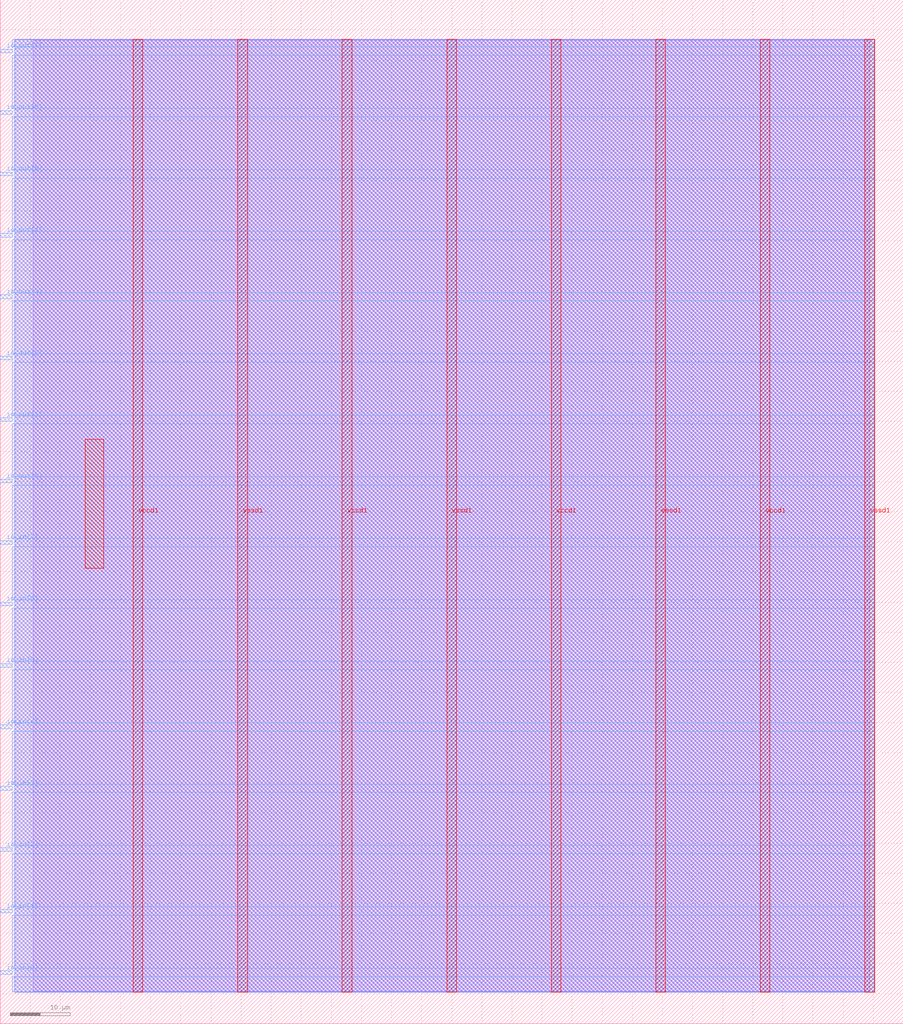
<source format=lef>
VERSION 5.7 ;
  NOWIREEXTENSIONATPIN ON ;
  DIVIDERCHAR "/" ;
  BUSBITCHARS "[]" ;
MACRO yannickreiss_dot_op
  CLASS BLOCK ;
  FOREIGN yannickreiss_dot_op ;
  ORIGIN 0.000 0.000 ;
  SIZE 150.000 BY 170.000 ;
  PIN io_in[0]
    DIRECTION INPUT ;
    USE SIGNAL ;
    PORT
      LAYER met3 ;
        RECT 0.000 8.200 2.000 8.800 ;
    END
  END io_in[0]
  PIN io_in[1]
    DIRECTION INPUT ;
    USE SIGNAL ;
    PORT
      LAYER met3 ;
        RECT 0.000 18.400 2.000 19.000 ;
    END
  END io_in[1]
  PIN io_in[2]
    DIRECTION INPUT ;
    USE SIGNAL ;
    PORT
      LAYER met3 ;
        RECT 0.000 28.600 2.000 29.200 ;
    END
  END io_in[2]
  PIN io_in[3]
    DIRECTION INPUT ;
    USE SIGNAL ;
    PORT
      LAYER met3 ;
        RECT 0.000 38.800 2.000 39.400 ;
    END
  END io_in[3]
  PIN io_in[4]
    DIRECTION INPUT ;
    USE SIGNAL ;
    PORT
      LAYER met3 ;
        RECT 0.000 49.000 2.000 49.600 ;
    END
  END io_in[4]
  PIN io_in[5]
    DIRECTION INPUT ;
    USE SIGNAL ;
    PORT
      LAYER met3 ;
        RECT 0.000 59.200 2.000 59.800 ;
    END
  END io_in[5]
  PIN io_in[6]
    DIRECTION INPUT ;
    USE SIGNAL ;
    PORT
      LAYER met3 ;
        RECT 0.000 69.400 2.000 70.000 ;
    END
  END io_in[6]
  PIN io_in[7]
    DIRECTION INPUT ;
    USE SIGNAL ;
    PORT
      LAYER met3 ;
        RECT 0.000 79.600 2.000 80.200 ;
    END
  END io_in[7]
  PIN io_out[0]
    DIRECTION OUTPUT TRISTATE ;
    USE SIGNAL ;
    PORT
      LAYER met3 ;
        RECT 0.000 89.800 2.000 90.400 ;
    END
  END io_out[0]
  PIN io_out[1]
    DIRECTION OUTPUT TRISTATE ;
    USE SIGNAL ;
    PORT
      LAYER met3 ;
        RECT 0.000 100.000 2.000 100.600 ;
    END
  END io_out[1]
  PIN io_out[2]
    DIRECTION OUTPUT TRISTATE ;
    USE SIGNAL ;
    PORT
      LAYER met3 ;
        RECT 0.000 110.200 2.000 110.800 ;
    END
  END io_out[2]
  PIN io_out[3]
    DIRECTION OUTPUT TRISTATE ;
    USE SIGNAL ;
    PORT
      LAYER met3 ;
        RECT 0.000 120.400 2.000 121.000 ;
    END
  END io_out[3]
  PIN io_out[4]
    DIRECTION OUTPUT TRISTATE ;
    USE SIGNAL ;
    PORT
      LAYER met3 ;
        RECT 0.000 130.600 2.000 131.200 ;
    END
  END io_out[4]
  PIN io_out[5]
    DIRECTION OUTPUT TRISTATE ;
    USE SIGNAL ;
    PORT
      LAYER met3 ;
        RECT 0.000 140.800 2.000 141.400 ;
    END
  END io_out[5]
  PIN io_out[6]
    DIRECTION OUTPUT TRISTATE ;
    USE SIGNAL ;
    PORT
      LAYER met3 ;
        RECT 0.000 151.000 2.000 151.600 ;
    END
  END io_out[6]
  PIN io_out[7]
    DIRECTION OUTPUT TRISTATE ;
    USE SIGNAL ;
    PORT
      LAYER met3 ;
        RECT 0.000 161.200 2.000 161.800 ;
    END
  END io_out[7]
  PIN vccd1
    DIRECTION INOUT ;
    USE POWER ;
    PORT
      LAYER met4 ;
        RECT 22.085 5.200 23.685 163.440 ;
    END
    PORT
      LAYER met4 ;
        RECT 56.815 5.200 58.415 163.440 ;
    END
    PORT
      LAYER met4 ;
        RECT 91.545 5.200 93.145 163.440 ;
    END
    PORT
      LAYER met4 ;
        RECT 126.275 5.200 127.875 163.440 ;
    END
  END vccd1
  PIN vssd1
    DIRECTION INOUT ;
    USE GROUND ;
    PORT
      LAYER met4 ;
        RECT 39.450 5.200 41.050 163.440 ;
    END
    PORT
      LAYER met4 ;
        RECT 74.180 5.200 75.780 163.440 ;
    END
    PORT
      LAYER met4 ;
        RECT 108.910 5.200 110.510 163.440 ;
    END
    PORT
      LAYER met4 ;
        RECT 143.640 5.200 145.240 163.440 ;
    END
  END vssd1
  OBS
      LAYER li1 ;
        RECT 5.520 5.355 144.440 163.285 ;
      LAYER met1 ;
        RECT 2.370 5.200 145.240 163.440 ;
      LAYER met2 ;
        RECT 2.390 5.255 145.210 163.385 ;
      LAYER met3 ;
        RECT 2.000 162.200 145.230 163.365 ;
        RECT 2.400 160.800 145.230 162.200 ;
        RECT 2.000 152.000 145.230 160.800 ;
        RECT 2.400 150.600 145.230 152.000 ;
        RECT 2.000 141.800 145.230 150.600 ;
        RECT 2.400 140.400 145.230 141.800 ;
        RECT 2.000 131.600 145.230 140.400 ;
        RECT 2.400 130.200 145.230 131.600 ;
        RECT 2.000 121.400 145.230 130.200 ;
        RECT 2.400 120.000 145.230 121.400 ;
        RECT 2.000 111.200 145.230 120.000 ;
        RECT 2.400 109.800 145.230 111.200 ;
        RECT 2.000 101.000 145.230 109.800 ;
        RECT 2.400 99.600 145.230 101.000 ;
        RECT 2.000 90.800 145.230 99.600 ;
        RECT 2.400 89.400 145.230 90.800 ;
        RECT 2.000 80.600 145.230 89.400 ;
        RECT 2.400 79.200 145.230 80.600 ;
        RECT 2.000 70.400 145.230 79.200 ;
        RECT 2.400 69.000 145.230 70.400 ;
        RECT 2.000 60.200 145.230 69.000 ;
        RECT 2.400 58.800 145.230 60.200 ;
        RECT 2.000 50.000 145.230 58.800 ;
        RECT 2.400 48.600 145.230 50.000 ;
        RECT 2.000 39.800 145.230 48.600 ;
        RECT 2.400 38.400 145.230 39.800 ;
        RECT 2.000 29.600 145.230 38.400 ;
        RECT 2.400 28.200 145.230 29.600 ;
        RECT 2.000 19.400 145.230 28.200 ;
        RECT 2.400 18.000 145.230 19.400 ;
        RECT 2.000 9.200 145.230 18.000 ;
        RECT 2.400 7.800 145.230 9.200 ;
        RECT 2.000 5.275 145.230 7.800 ;
      LAYER met4 ;
        RECT 14.095 75.655 17.185 97.065 ;
  END
END yannickreiss_dot_op
END LIBRARY


</source>
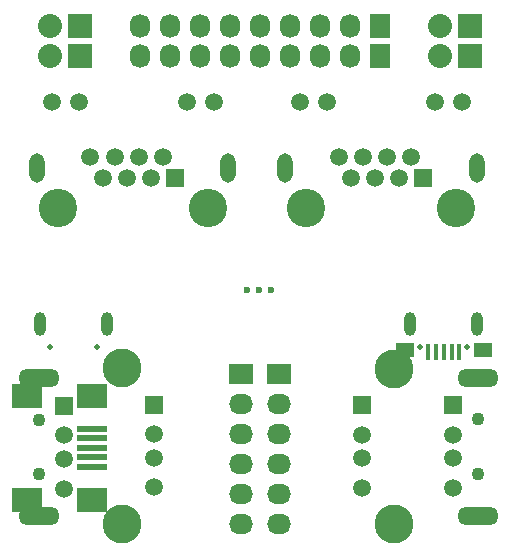
<source format=gbr>
G04 #@! TF.FileFunction,Soldermask,Top*
%FSLAX46Y46*%
G04 Gerber Fmt 4.6, Leading zero omitted, Abs format (unit mm)*
G04 Created by KiCad (PCBNEW (2015-01-08 BZR 5360)-product) date 2015-01-22T23:58:58 CET*
%MOMM*%
G01*
G04 APERTURE LIST*
%ADD10C,0.100000*%
%ADD11C,0.600000*%
%ADD12R,2.032000X2.032000*%
%ADD13O,2.032000X2.032000*%
%ADD14R,1.727200X2.032000*%
%ADD15O,1.727200X2.032000*%
%ADD16R,1.500000X1.500000*%
%ADD17C,1.500000*%
%ADD18O,1.300000X2.500000*%
%ADD19C,3.250000*%
%ADD20R,2.032000X1.727200*%
%ADD21O,2.032000X1.727200*%
%ADD22C,3.300000*%
%ADD23O,3.500000X1.500000*%
%ADD24C,1.100000*%
%ADD25R,2.500000X0.500000*%
%ADD26R,2.500000X2.000000*%
%ADD27O,1.000000X2.000000*%
%ADD28R,0.400000X1.350000*%
%ADD29C,0.500000*%
%ADD30R,1.600000X1.200000*%
G04 APERTURE END LIST*
D10*
D11*
X82500000Y-84500000D03*
X83500000Y-84500000D03*
X81500000Y-84500000D03*
D12*
X67305000Y-62145000D03*
D13*
X64765000Y-62145000D03*
D12*
X67305000Y-64685000D03*
D13*
X64765000Y-64685000D03*
D14*
X92705000Y-64685000D03*
D15*
X90165000Y-64685000D03*
X87625000Y-64685000D03*
X85085000Y-64685000D03*
X82545000Y-64685000D03*
X80005000Y-64685000D03*
X77465000Y-64685000D03*
X74925000Y-64685000D03*
X72385000Y-64685000D03*
D12*
X100325000Y-64685000D03*
D13*
X97785000Y-64685000D03*
D14*
X92705000Y-62145000D03*
D15*
X90165000Y-62145000D03*
X87625000Y-62145000D03*
X85085000Y-62145000D03*
X82545000Y-62145000D03*
X80005000Y-62145000D03*
X77465000Y-62145000D03*
X74925000Y-62145000D03*
X72385000Y-62145000D03*
D12*
X100325000Y-62145000D03*
D13*
X97785000Y-62145000D03*
D16*
X96400000Y-75080000D03*
D17*
X95380000Y-73300000D03*
X94360000Y-75080000D03*
X93340000Y-73300000D03*
X92320000Y-75080000D03*
X91300000Y-73300000D03*
X90280000Y-75080000D03*
X89260000Y-73300000D03*
D18*
X100930000Y-74190000D03*
X84730000Y-74190000D03*
D17*
X97400000Y-68620000D03*
D19*
X99180000Y-77620000D03*
X86480000Y-77620000D03*
D17*
X99690000Y-68620000D03*
X85970000Y-68620000D03*
X88260000Y-68620000D03*
D16*
X75370000Y-75080000D03*
D17*
X74350000Y-73300000D03*
X73330000Y-75080000D03*
X72310000Y-73300000D03*
X71290000Y-75080000D03*
X70270000Y-73300000D03*
X69250000Y-75080000D03*
X68230000Y-73300000D03*
D18*
X79900000Y-74190000D03*
X63700000Y-74190000D03*
D17*
X76370000Y-68620000D03*
D19*
X78150000Y-77620000D03*
X65450000Y-77620000D03*
D17*
X78660000Y-68620000D03*
X64940000Y-68620000D03*
X67230000Y-68620000D03*
D20*
X81010000Y-91675000D03*
D21*
X81010000Y-94215000D03*
X81010000Y-96755000D03*
X81010000Y-99295000D03*
X81010000Y-101835000D03*
X81010000Y-104375000D03*
D20*
X84185000Y-91675000D03*
D21*
X84185000Y-94215000D03*
X84185000Y-96755000D03*
X84185000Y-99295000D03*
X84185000Y-101835000D03*
X84185000Y-104375000D03*
D16*
X73600000Y-94250000D03*
D17*
X73600000Y-96750000D03*
X73600000Y-98750000D03*
X73600000Y-101250000D03*
D22*
X70890000Y-104321000D03*
X70890000Y-91179000D03*
D16*
X91200000Y-94300000D03*
D17*
X91200000Y-96800000D03*
X91200000Y-98800000D03*
X91200000Y-101300000D03*
D22*
X93910000Y-104371000D03*
X93910000Y-91229000D03*
D17*
X98900000Y-101300000D03*
X98900000Y-98800000D03*
X98900000Y-96800000D03*
D16*
X98900000Y-94300000D03*
D23*
X101000000Y-91950000D03*
X101000000Y-103650000D03*
D24*
X101000000Y-100100000D03*
X101000000Y-95500000D03*
D17*
X66000000Y-101350000D03*
X66000000Y-98850000D03*
X66000000Y-96850000D03*
D16*
X66000000Y-94350000D03*
D23*
X63900000Y-92000000D03*
X63900000Y-103700000D03*
D24*
X63900000Y-100150000D03*
X63900000Y-95550000D03*
D25*
X68350000Y-96300000D03*
X68350000Y-97100000D03*
X68350000Y-97900000D03*
X68350000Y-98700000D03*
X68350000Y-99500000D03*
D26*
X62850000Y-102300000D03*
X68350000Y-102300000D03*
X68350000Y-93500000D03*
X62850000Y-93500000D03*
D27*
X95325000Y-87400000D03*
D28*
X99450000Y-89800000D03*
X98800000Y-89800000D03*
X98150000Y-89800000D03*
X97500000Y-89800000D03*
X96850000Y-89800000D03*
D27*
X100975000Y-87400000D03*
D29*
X96150000Y-89400000D03*
X100150000Y-89400000D03*
D30*
X101450000Y-89650000D03*
X94850000Y-89650000D03*
D27*
X69625000Y-87400000D03*
X63975000Y-87400000D03*
D29*
X68800000Y-89400000D03*
X64800000Y-89400000D03*
M02*

</source>
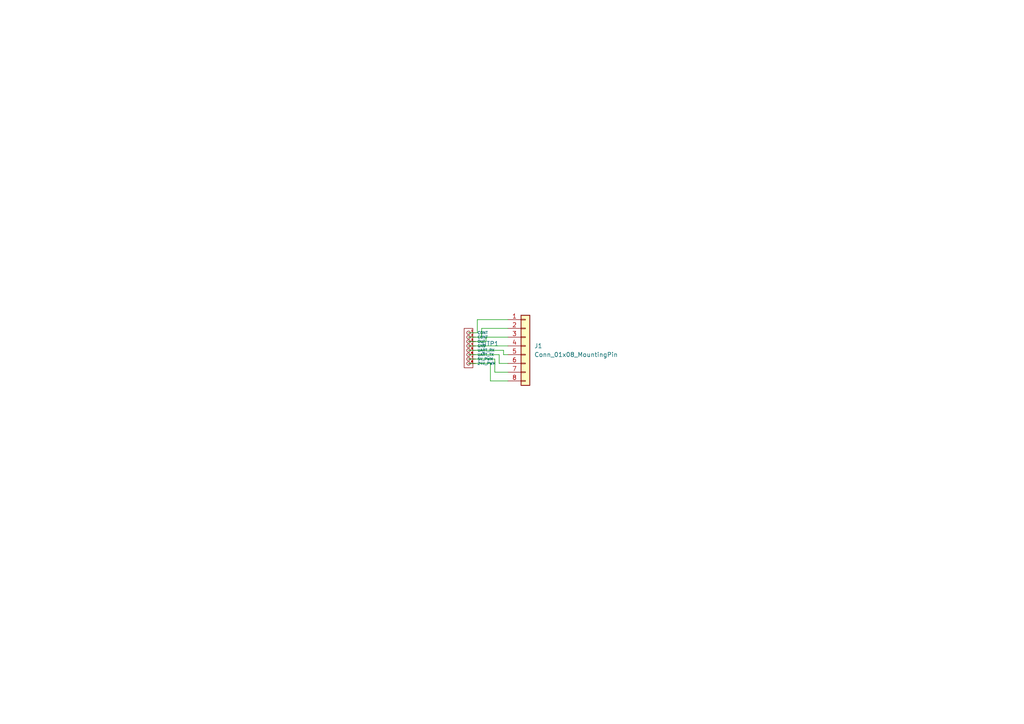
<source format=kicad_sch>
(kicad_sch
	(version 20250114)
	(generator "eeschema")
	(generator_version "9.0")
	(uuid "c17c92b6-a289-4958-b27a-a721a31b4e19")
	(paper "A4")
	
	(wire
		(pts
			(xy 144.78 105.41) (xy 147.32 105.41)
		)
		(stroke
			(width 0)
			(type default)
		)
		(uuid "0466e924-27e3-41f3-883e-58bcf7170062")
	)
	(wire
		(pts
			(xy 135.89 104.14) (xy 143.51 104.14)
		)
		(stroke
			(width 0)
			(type default)
		)
		(uuid "08169da4-7bbb-4141-a2e8-441870f50a2d")
	)
	(wire
		(pts
			(xy 143.51 104.14) (xy 143.51 107.95)
		)
		(stroke
			(width 0)
			(type default)
		)
		(uuid "08bac375-38e2-4deb-9b5e-477c90151b2e")
	)
	(wire
		(pts
			(xy 139.7 97.79) (xy 139.7 95.25)
		)
		(stroke
			(width 0)
			(type default)
		)
		(uuid "273c59df-ec20-4431-b33d-deeec15974cc")
	)
	(wire
		(pts
			(xy 144.78 102.87) (xy 144.78 105.41)
		)
		(stroke
			(width 0)
			(type default)
		)
		(uuid "2889d191-e7f7-45d4-8a8e-086bc0e2dc52")
	)
	(wire
		(pts
			(xy 146.05 102.87) (xy 147.32 102.87)
		)
		(stroke
			(width 0)
			(type default)
		)
		(uuid "2cd93f4e-e514-4929-8e3d-64699c9b0cf9")
	)
	(wire
		(pts
			(xy 138.43 92.71) (xy 147.32 92.71)
		)
		(stroke
			(width 0)
			(type default)
		)
		(uuid "2f83c356-9ecd-4b57-8bf9-bda063520e55")
	)
	(wire
		(pts
			(xy 138.43 96.52) (xy 138.43 92.71)
		)
		(stroke
			(width 0)
			(type default)
		)
		(uuid "39daba02-310d-410f-9776-3b1eb2b90241")
	)
	(wire
		(pts
			(xy 140.97 97.79) (xy 147.32 97.79)
		)
		(stroke
			(width 0)
			(type default)
		)
		(uuid "440eb7d3-bb2a-4685-a5e0-56a1319f7d38")
	)
	(wire
		(pts
			(xy 135.89 105.41) (xy 142.24 105.41)
		)
		(stroke
			(width 0)
			(type default)
		)
		(uuid "566b453b-f0a8-4435-8b84-c574f2f553aa")
	)
	(wire
		(pts
			(xy 140.97 99.06) (xy 140.97 97.79)
		)
		(stroke
			(width 0)
			(type default)
		)
		(uuid "5e5026d6-037e-403b-9a73-f12c74fa75b5")
	)
	(wire
		(pts
			(xy 135.89 97.79) (xy 139.7 97.79)
		)
		(stroke
			(width 0)
			(type default)
		)
		(uuid "66975e1d-16c1-4969-9ce6-8b0991ef01da")
	)
	(wire
		(pts
			(xy 142.24 110.49) (xy 147.32 110.49)
		)
		(stroke
			(width 0)
			(type default)
		)
		(uuid "692bbd38-fe4c-4079-a6ac-b30cc25746dd")
	)
	(wire
		(pts
			(xy 135.89 96.52) (xy 138.43 96.52)
		)
		(stroke
			(width 0)
			(type default)
		)
		(uuid "8ffc6f8d-a7ba-4968-b678-151264ce164c")
	)
	(wire
		(pts
			(xy 139.7 95.25) (xy 147.32 95.25)
		)
		(stroke
			(width 0)
			(type default)
		)
		(uuid "941ca5f9-6fbb-490e-8232-b8a499c7e358")
	)
	(wire
		(pts
			(xy 135.89 100.33) (xy 147.32 100.33)
		)
		(stroke
			(width 0)
			(type default)
		)
		(uuid "a9ddd785-e775-4ec0-8935-0346ea015e8a")
	)
	(wire
		(pts
			(xy 135.89 101.6) (xy 146.05 101.6)
		)
		(stroke
			(width 0)
			(type default)
		)
		(uuid "ca85e523-e86d-4935-abef-a7ae789b225c")
	)
	(wire
		(pts
			(xy 135.89 99.06) (xy 140.97 99.06)
		)
		(stroke
			(width 0)
			(type default)
		)
		(uuid "cc08fad0-f5b0-4da0-bf46-6cc9c94d7909")
	)
	(wire
		(pts
			(xy 146.05 101.6) (xy 146.05 102.87)
		)
		(stroke
			(width 0)
			(type default)
		)
		(uuid "f6cdde22-7856-493b-96a5-093209cdac5b")
	)
	(wire
		(pts
			(xy 135.89 102.87) (xy 144.78 102.87)
		)
		(stroke
			(width 0)
			(type default)
		)
		(uuid "fa2b8465-bca4-4ec8-aa1f-beb832821669")
	)
	(wire
		(pts
			(xy 142.24 105.41) (xy 142.24 110.49)
		)
		(stroke
			(width 0)
			(type default)
		)
		(uuid "fe2d44f9-83f5-4c68-afa2-9d3bb6320adf")
	)
	(wire
		(pts
			(xy 143.51 107.95) (xy 147.32 107.95)
		)
		(stroke
			(width 0)
			(type default)
		)
		(uuid "feb8f8f3-5977-4d93-888f-95b5555af7d4")
	)
	(symbol
		(lib_id "tailplug:Tailplug_Female")
		(at 135.89 93.98 0)
		(unit 1)
		(exclude_from_sim no)
		(in_bom yes)
		(on_board yes)
		(dnp no)
		(uuid "21db3198-8b67-4edb-8b4e-b9605c9d3d3b")
		(property "Reference" "UTP1"
			(at 139.7 99.6949 0)
			(effects
				(font
					(size 1.27 1.27)
				)
				(justify left)
			)
		)
		(property "Value" "~"
			(at 139.7 102.2349 0)
			(effects
				(font
					(size 1.27 1.27)
				)
				(justify left)
			)
		)
		(property "Footprint" "tailplug:Tailplug_Female"
			(at 135.89 93.98 0)
			(effects
				(font
					(size 1.27 1.27)
				)
				(hide yes)
			)
		)
		(property "Datasheet" ""
			(at 135.89 93.98 0)
			(effects
				(font
					(size 1.27 1.27)
				)
				(hide yes)
			)
		)
		(property "Description" ""
			(at 135.89 93.98 0)
			(effects
				(font
					(size 1.27 1.27)
				)
				(hide yes)
			)
		)
		(pin "8"
			(uuid "394a3214-7fe9-4a22-a180-cd5ae36c73c2")
		)
		(pin "4"
			(uuid "3f21b4c4-bdae-4411-9ed9-1eb22b314a70")
		)
		(pin "3"
			(uuid "d58687fa-3db0-4ec0-8b90-cbf303e163a4")
		)
		(pin "5"
			(uuid "3cd818cd-1842-4ca9-9a34-8bd0ecfc1d61")
		)
		(pin "6"
			(uuid "a2e4a7d4-3f53-44a4-bbcd-8716ebcc44c3")
		)
		(pin "7"
			(uuid "3371d3b7-41eb-4281-bc32-89ce1a3253ad")
		)
		(pin "2"
			(uuid "4a6b41c7-999b-45b3-819d-290f66397fbe")
		)
		(pin "1"
			(uuid "801f9d6e-f729-404c-9a68-0b23f0c6aea3")
		)
		(instances
			(project ""
				(path "/c17c92b6-a289-4958-b27a-a721a31b4e19"
					(reference "UTP1")
					(unit 1)
				)
			)
		)
	)
	(symbol
		(lib_id "Connector_Generic:Conn_01x08")
		(at 152.4 100.33 0)
		(unit 1)
		(exclude_from_sim no)
		(in_bom yes)
		(on_board yes)
		(dnp no)
		(fields_autoplaced yes)
		(uuid "8cc0c6b3-4f74-4598-8847-0df93f6abc09")
		(property "Reference" "J1"
			(at 154.94 100.3299 0)
			(effects
				(font
					(size 1.27 1.27)
				)
				(justify left)
			)
		)
		(property "Value" "Conn_01x08_MountingPin"
			(at 154.94 102.8699 0)
			(effects
				(font
					(size 1.27 1.27)
				)
				(justify left)
			)
		)
		(property "Footprint" "Connector_JST:JST_PH_S8B-PH-K_1x08_P2.00mm_Horizontal"
			(at 152.4 100.33 0)
			(effects
				(font
					(size 1.27 1.27)
				)
				(hide yes)
			)
		)
		(property "Datasheet" "~"
			(at 152.4 100.33 0)
			(effects
				(font
					(size 1.27 1.27)
				)
				(hide yes)
			)
		)
		(property "Description" "Generic connector, single row, 01x08, script generated (kicad-library-utils/schlib/autogen/connector/)"
			(at 152.4 100.33 0)
			(effects
				(font
					(size 1.27 1.27)
				)
				(hide yes)
			)
		)
		(pin "6"
			(uuid "dac997e8-cd4a-4615-a6be-19fa504e710f")
		)
		(pin "5"
			(uuid "7440d246-72d6-4916-ac3b-49ea600429b9")
		)
		(pin "8"
			(uuid "a160213d-928d-4ac7-984c-38c245d9e313")
		)
		(pin "3"
			(uuid "e92d214b-99c5-4d6e-acec-35f2fe2c5e20")
		)
		(pin "2"
			(uuid "b6a60843-805b-40ab-80a5-8d33b011158a")
		)
		(pin "1"
			(uuid "3c0f37f0-602a-4b6a-983b-907ef278b283")
		)
		(pin "7"
			(uuid "9f5e782c-e0cb-4faa-ad9e-0f71d0dc2fb7")
		)
		(pin "4"
			(uuid "8f6eab30-7f19-48ee-b983-668614de288e")
		)
		(instances
			(project ""
				(path "/c17c92b6-a289-4958-b27a-a721a31b4e19"
					(reference "J1")
					(unit 1)
				)
			)
		)
	)
	(sheet_instances
		(path "/"
			(page "1")
		)
	)
	(embedded_fonts no)
)

</source>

---

- **Exercise brief**
Beginning with the first line of the records and ending with the line that contains "RECT 0.000 69.400 2.000 70.000 ;", reproduce every line exactly, omitting pictures and adding nothing.

- **Answer space**
<source format=lef>
VERSION 5.7 ;
  NOWIREEXTENSIONATPIN ON ;
  DIVIDERCHAR "/" ;
  BUSBITCHARS "[]" ;
MACRO yannickreiss_dot_op
  CLASS BLOCK ;
  FOREIGN yannickreiss_dot_op ;
  ORIGIN 0.000 0.000 ;
  SIZE 150.000 BY 170.000 ;
  PIN io_in[0]
    DIRECTION INPUT ;
    USE SIGNAL ;
    PORT
      LAYER met3 ;
        RECT 0.000 8.200 2.000 8.800 ;
    END
  END io_in[0]
  PIN io_in[1]
    DIRECTION INPUT ;
    USE SIGNAL ;
    PORT
      LAYER met3 ;
        RECT 0.000 18.400 2.000 19.000 ;
    END
  END io_in[1]
  PIN io_in[2]
    DIRECTION INPUT ;
    USE SIGNAL ;
    PORT
      LAYER met3 ;
        RECT 0.000 28.600 2.000 29.200 ;
    END
  END io_in[2]
  PIN io_in[3]
    DIRECTION INPUT ;
    USE SIGNAL ;
    PORT
      LAYER met3 ;
        RECT 0.000 38.800 2.000 39.400 ;
    END
  END io_in[3]
  PIN io_in[4]
    DIRECTION INPUT ;
    USE SIGNAL ;
    PORT
      LAYER met3 ;
        RECT 0.000 49.000 2.000 49.600 ;
    END
  END io_in[4]
  PIN io_in[5]
    DIRECTION INPUT ;
    USE SIGNAL ;
    PORT
      LAYER met3 ;
        RECT 0.000 59.200 2.000 59.800 ;
    END
  END io_in[5]
  PIN io_in[6]
    DIRECTION INPUT ;
    USE SIGNAL ;
    PORT
      LAYER met3 ;
        RECT 0.000 69.400 2.000 70.000 ;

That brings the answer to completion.